第2卷 如城篇 第194章 煙塵過往 文 / 霽六月
第194章煙塵過往
南洛瓔讓倒吊著,只覺得身上都是痛的難受,明明頭痛的不行了,卻又睡不著,只能睜著眼看著那屋壁發呆,卻聽見屋外傳來一陣陣的喧鬧聲,卻也聽不真切,突然間牢門讓人推開了,南洛瓔看見一個倒立著的廣陵王爺映入自己的眼眶裡,她愣了愣,廣陵王爺已然冷聲說道:「本王讓你放人,你便是放到這裡來了嘛?要不是本王在路上遇見南暮白,知道他沒領回女兒,豈不是還要讓你戲耍了。」
跟在廣陵王爺身後的正是江大人,他拭了拭汗,然後硬氣的說道:「王爺,下官有義務要追輯兇手,還死者一個公道,還世間一個明白,所以恕下官難以從命。

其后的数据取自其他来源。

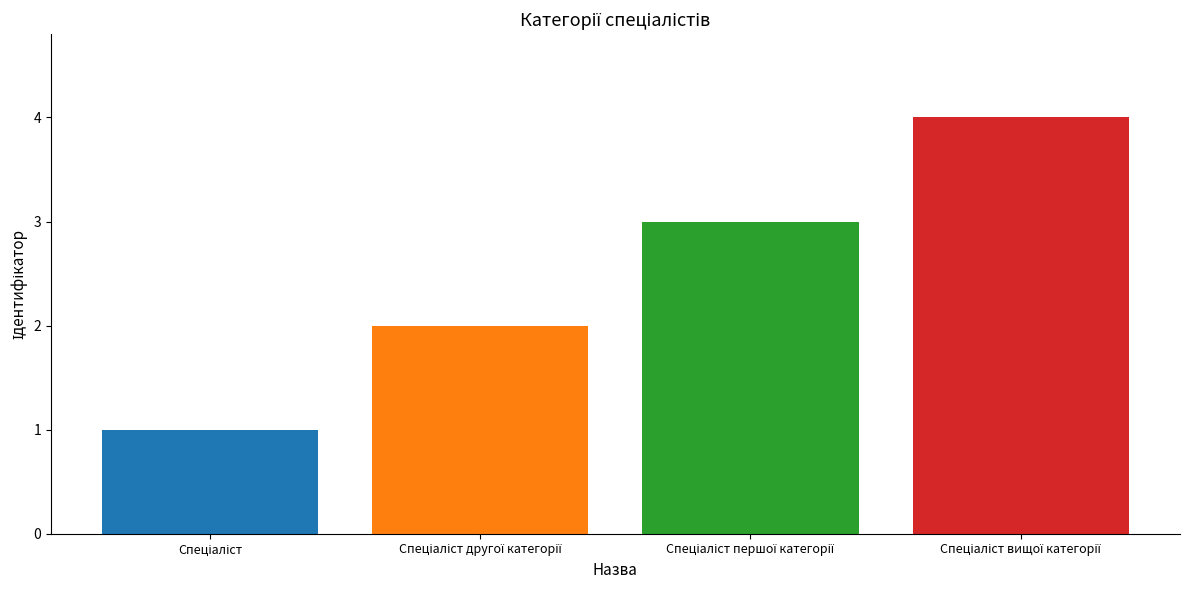

How many bars are there in total?

4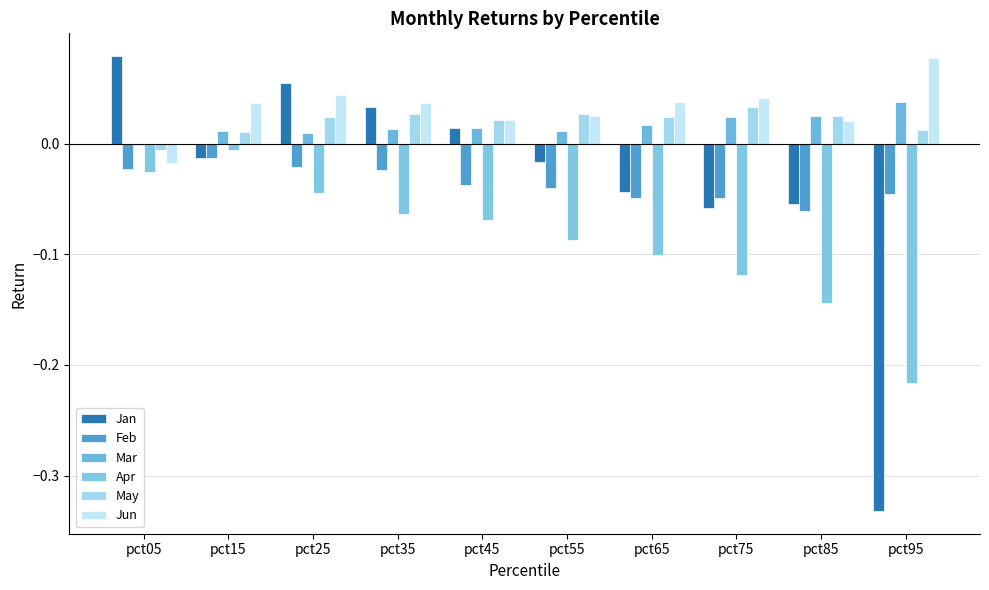

Does the chart contain stacked bars?

No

」
廣陵王爺似未曾想到他居然敢這般硬頂上來,他一側過頭,仔細的看量起了江大人,然後說道:「本王到了今日才發現,原來你這個人,居然還有幾分硬骨頭。很好,很好,好的很。」
廣陵王爺在屋裡踱了幾步,然後瞧著南洛瓔說道:「你懷疑她殺人的動機不過是因為一個起點,便是她不是正牌的南家大小姐。」
江大人又湊上前說道:「還有柳兒」
「你還敢說,如是誠你如所說,柳兒是重要人證,你怎麼能讓她私下裡,獨自一人與疑犯接觸,這樣的低級錯識,你也會犯,本王還沒有追究你瀆職之罪。」廣陵王爺聲音依舊淡淡的,冷冷的,卻有一種讓人無法辯駁的威勢。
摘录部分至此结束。